È bene parlarne!
La Fondazione Svizzera di Cardiologia promuove il dialogo tra i pazienti. Una nuova piattaforma peer aiuta a trovare persone che hanno avuto un destino simile e sono disposte a parlarne.
«L’operazione al cuore è andata bene, ma dopo sono caduto in un buco». Oppure: «Avrei voluto parlare con qualcuno che ha vissuto un’esperienza simile e che mi capisca»: queste affermazioni si sentono di continuo. C’è un grande bisogno di dialogo da parte dei cardiopatici e dei loro familiari. Per questo motivo la Fondazione Svizzera di Cardiologia ha creato un servizio che è stato recentemente reso disponibile online. Le persone colpite da malattie cardiovascolari o ictus si offrono volontariamente per condividere le loro esperienze. Si chiamano «peer» e sono esperti della loro esperienza.
Facilità di contatto
Altri malati o parenti possono mettersi in contatto con questi peer. Chiunque senta il bisogno di mettersi in contatto con un peer e parlare con lui o lei può farlo attraverso la nuova piattaforma peer.

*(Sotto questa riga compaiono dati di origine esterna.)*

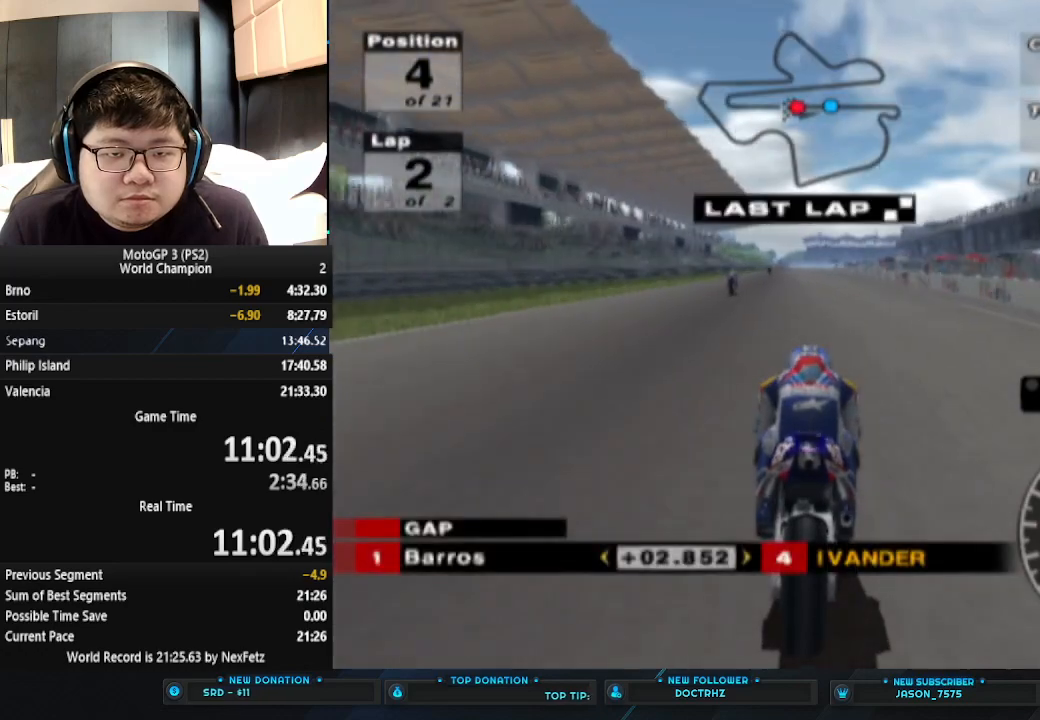
{"buttons": ["CROSS"], "left_stick": "center", "events": []}
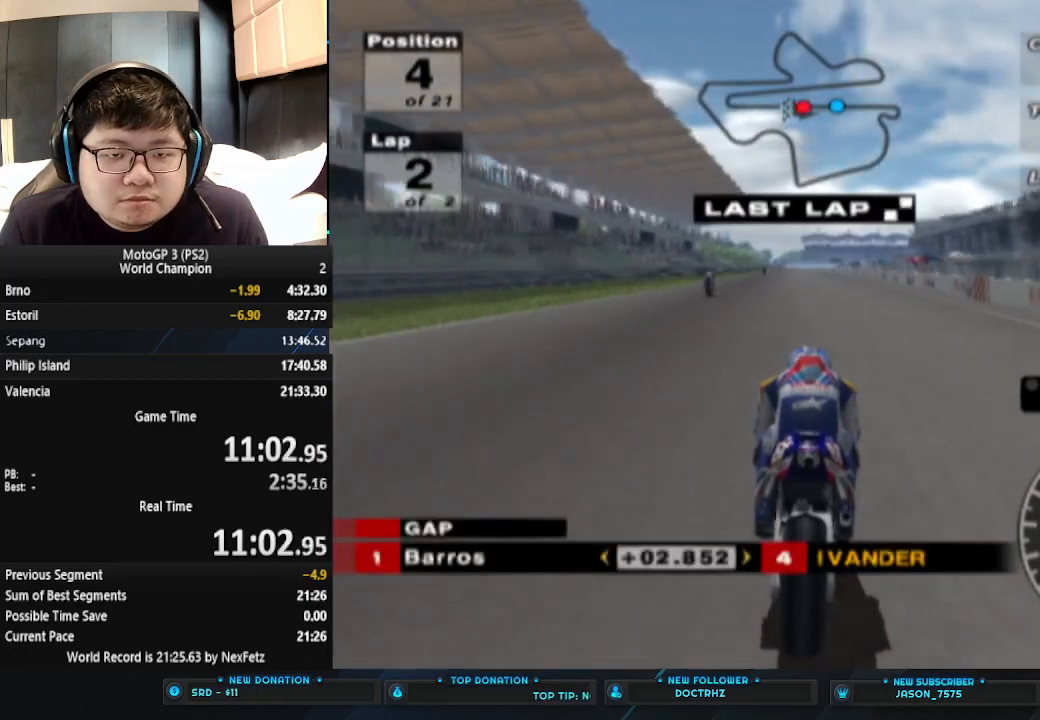
{"buttons": ["CROSS"], "left_stick": "center", "events": []}
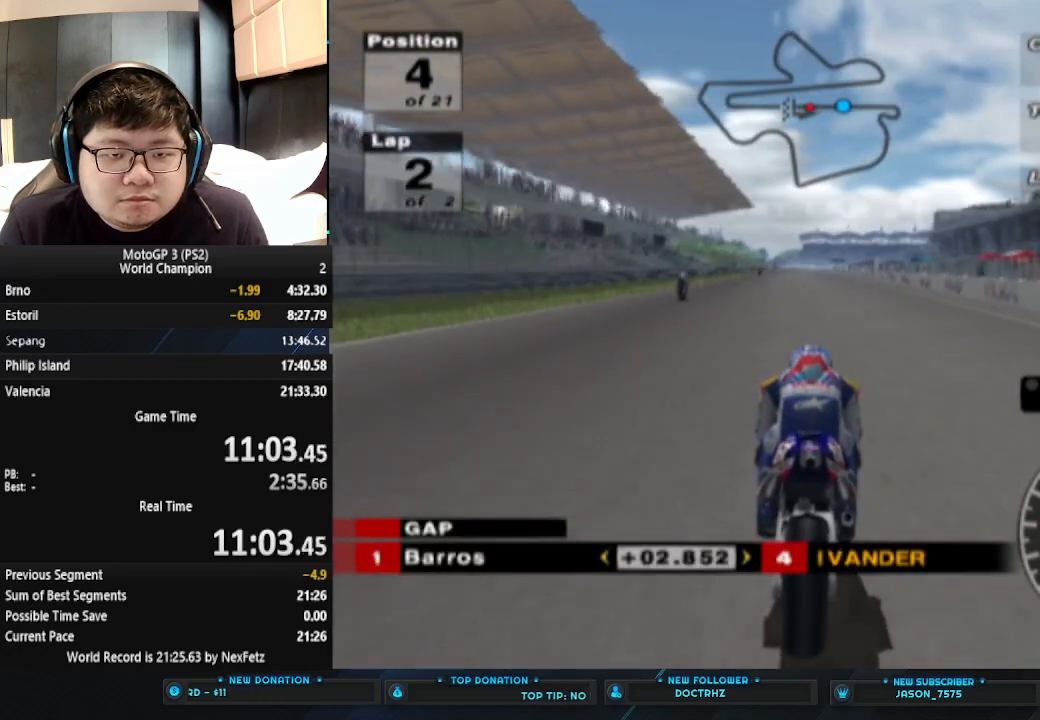
{"buttons": ["CROSS"], "left_stick": "center", "events": []}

Grazie a una funzione di filtro è possibile trovare la persona che si ritiene possa fare al caso proprio. «Ci siamo ispirati al modello della Lega contro il cancro», spiega la responsabile del progetto Olivia Gut, «che ha avuto un grande successo». La piattaforma funge da intermediario: quando riceve una richiesta di scambio, la Fondazione Svizzera di Cardiologia contatta il peer desiderato. Se il peer accetta la richiesta, contatta direttamente la persona interessata. In questo modo si evitano richieste indesiderate. Il progetto è attualmente in fase pilota. Ciò significa che non dispone ancora del numero di peer di cui la piattaforma avrà bisogno in futuro. «Ci fa piacere se si creano nuovi contatti», dice Olivia Gut, «ma anche se altre persone colpite si rendono disponibili come peer».
La piattaforma peer è attualmente disponibile in tedesco.